_THE RECORDS:_
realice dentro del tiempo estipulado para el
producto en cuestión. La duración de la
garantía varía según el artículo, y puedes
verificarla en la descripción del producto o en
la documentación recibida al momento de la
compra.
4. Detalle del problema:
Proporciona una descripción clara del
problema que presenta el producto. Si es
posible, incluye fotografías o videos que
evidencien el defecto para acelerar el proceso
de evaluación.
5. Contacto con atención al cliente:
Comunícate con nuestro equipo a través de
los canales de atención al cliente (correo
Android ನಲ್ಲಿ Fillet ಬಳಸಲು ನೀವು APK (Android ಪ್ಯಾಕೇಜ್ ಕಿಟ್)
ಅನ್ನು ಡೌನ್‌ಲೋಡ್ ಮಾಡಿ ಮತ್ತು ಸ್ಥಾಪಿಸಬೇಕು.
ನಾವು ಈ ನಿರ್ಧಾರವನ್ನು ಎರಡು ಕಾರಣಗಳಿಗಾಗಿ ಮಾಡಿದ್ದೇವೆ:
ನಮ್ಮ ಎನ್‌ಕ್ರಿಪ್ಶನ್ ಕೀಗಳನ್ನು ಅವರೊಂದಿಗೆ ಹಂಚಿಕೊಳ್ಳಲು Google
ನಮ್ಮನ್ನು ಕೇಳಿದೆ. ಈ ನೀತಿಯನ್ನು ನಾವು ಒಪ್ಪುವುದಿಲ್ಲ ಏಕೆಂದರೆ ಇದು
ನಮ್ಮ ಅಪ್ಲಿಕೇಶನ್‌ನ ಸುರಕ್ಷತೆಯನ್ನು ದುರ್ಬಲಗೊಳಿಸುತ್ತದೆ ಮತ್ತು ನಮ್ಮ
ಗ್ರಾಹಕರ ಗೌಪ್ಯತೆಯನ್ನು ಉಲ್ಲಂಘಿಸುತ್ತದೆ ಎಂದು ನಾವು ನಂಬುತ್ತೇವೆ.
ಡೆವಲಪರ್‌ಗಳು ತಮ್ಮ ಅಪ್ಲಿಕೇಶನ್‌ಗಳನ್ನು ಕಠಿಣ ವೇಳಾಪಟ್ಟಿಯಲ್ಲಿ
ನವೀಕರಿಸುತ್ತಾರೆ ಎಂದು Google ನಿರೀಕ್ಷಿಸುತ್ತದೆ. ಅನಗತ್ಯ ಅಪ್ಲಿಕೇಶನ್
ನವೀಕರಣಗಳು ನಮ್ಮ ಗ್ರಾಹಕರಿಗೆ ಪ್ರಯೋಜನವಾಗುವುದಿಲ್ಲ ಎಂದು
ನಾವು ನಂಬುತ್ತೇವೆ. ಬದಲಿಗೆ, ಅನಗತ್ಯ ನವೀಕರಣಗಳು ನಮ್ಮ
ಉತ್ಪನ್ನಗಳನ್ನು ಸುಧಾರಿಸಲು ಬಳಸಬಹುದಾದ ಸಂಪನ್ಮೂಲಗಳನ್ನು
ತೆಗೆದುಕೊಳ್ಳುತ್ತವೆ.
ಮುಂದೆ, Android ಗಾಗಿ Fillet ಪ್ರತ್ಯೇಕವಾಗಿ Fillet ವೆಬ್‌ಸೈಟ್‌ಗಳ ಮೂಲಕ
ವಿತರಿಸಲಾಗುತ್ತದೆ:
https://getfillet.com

_TASK OBJECTIVE:_ Set down, word for word, each line from the top of the records above through the line with "Proporciona una descripción clara del".

_RESULT OF THIS TASK:_
realice dentro del tiempo estipulado para el
producto en cuestión. La duración de la
garantía varía según el artículo, y puedes
verificarla en la descripción del producto o en
la documentación recibida al momento de la
compra.
4. Detalle del problema:
Proporciona una descripción clara del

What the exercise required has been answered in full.